Freitag, 8. November 2013

Edelsteine und Menschen


„Menschen sind wie Edelsteine: Man lernt sie am besten kennen, indem man sie aus der Fassung bringt“. Vielleicht haben Sie diesen Spruch schon einmal gehört. Ich meine jedenfalls, da ist viel Wahres dran. Denn erst, wenn der Juwelier den Stein aus der Fassung eines Ringes nimmt, kann er ihn begutachten, sein Gewicht und  seine Größe feststellen, unter der Lupe betrachten und ihn ins Licht halten, um seine Reinheit zu erkennen. Solange der Stein in der Fassung steckt, ist er geschützt und es bleiben eventuelle Fehler und Kratzer verborgen. Nach all diesen Prüfungen kann erst sein Wert bestimmt werden und ob es überhaupt ein echter Edelstein ist.

Genau so ist es mit einem Menschen. Solange die Fassung des Alltags ihn umgibt, hat er seinen Halt und seine Sicherheit. Wird er aber plötzlich aus dieser Fassung gebracht, weil z.B.  Kinder seinen Briefkasten an Halloween mit Ketschup beschmiert haben, dann wird aus dem liebenswürdigen  Nachbarn plötzlich ein ungenießbarer Zeitgenosse. Aus der höflichen Mitarbeiterin wird eine zänkische und missgünstige Kollegin, weil sie meint, der Chef würde alle anderen im Büro bevorzugen.
Diese Empörung über vermeintliche oder echte Ungerechtigkeiten lässt manchen schnell die Fassung verlieren. Er oder sie zeigen sich dann, wie sie wirklich sind. „Wer schreit, hat schon verloren“, darum gilt es heute die „Contenance“ zu bewahren, denn wer zu viel von sich preisgibt, macht sich angreifbar. Darum erscheint es so, als ob die meisten Menschen nichts mehr aus der Fassung bringen könnte. Die schrecklichsten Meldungen in den Nachrichten von Terroranschlägen, von den ertrunkenen Bootsflüchtlingen vor Lampedusa, von Hungernden in Afrika, von Kindersoldaten oder anderen Katastrophen werden mit einem Schluck Bier herunter gespült und die Bilder von anderen Bildsequenzen schnell überblendet. Tage später, das weiß doch jeder, redet sowieso keiner mehr darüber. Außer einer künstlich hochgespielten Empörung z. B. über Limburg und seinen Bischof, sind es doch oft nur „Eintagsfliegen“. In unserer schnelllebigen Zeit besteht daher die Gefahr, dass Menschen sehr oberflächlich werden, keiner echten Empörung über wirkliche Ungerechtigkeiten mehr fähig und gleichgültig dem Leid anderer gegenüber. Was aber, wenn ihnen durch persönliche Schicksalsschläge ihr Halt und ihre Fassung genommen werden? Dann bricht ihnen wirklich eine, ja, ihre Welt zusammen.

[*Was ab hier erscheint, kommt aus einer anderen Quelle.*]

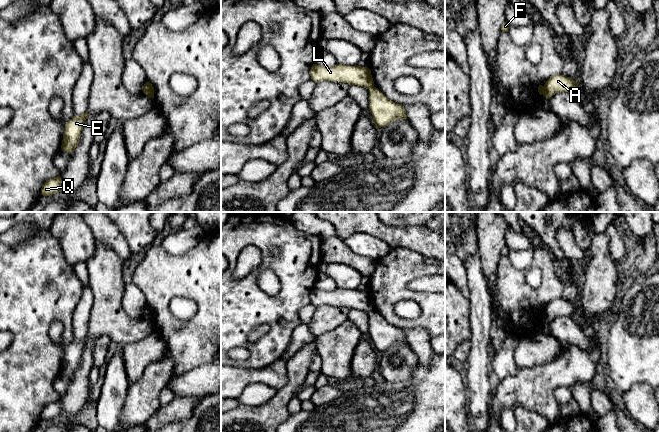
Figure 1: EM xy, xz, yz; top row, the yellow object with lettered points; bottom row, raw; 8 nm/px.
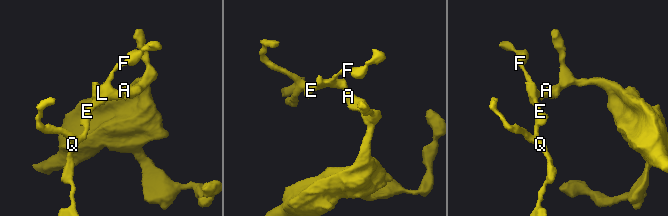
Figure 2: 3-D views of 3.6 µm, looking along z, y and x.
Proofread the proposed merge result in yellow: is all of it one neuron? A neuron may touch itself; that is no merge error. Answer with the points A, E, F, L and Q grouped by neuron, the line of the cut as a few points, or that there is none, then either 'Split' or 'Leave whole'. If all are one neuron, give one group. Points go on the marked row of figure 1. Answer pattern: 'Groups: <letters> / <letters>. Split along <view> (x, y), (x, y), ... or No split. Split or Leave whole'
Groups: A / E F L Q. Split along xz (373, 86), (369, 89). Split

Wer gibt den Menschen Halt, wenn ihre künstlichen Sicherungssysteme ausfallen, ihre Fassaden bröckeln? Da bin ich schon der Meinung, dass es gut wäre, seinen Schutzpanzer aufzubrechen und sich aus der Fassung bringen zu lassen. Einmal „fassungslos“ ohne Selbstschutz  auf sein eigenes Leben zu schauen und zu fragen: „Wer bin ich, was hält mich, was bin ich Wert ohne all die Äußerlichkeiten von Besitz, Schönheit, Jugend und Ansehen?“ Diese offenen Fragen könnten doch wohl den einen oder anderen dazu führen, zu erkennen, es muss darüber hinaus noch einen „anderen Halt“ im Leben geben, der allem Äußeren standhält. In ihm ist jeder Mensch gut und sicher „eingefasst“, wie ein kostbarer Edelstein.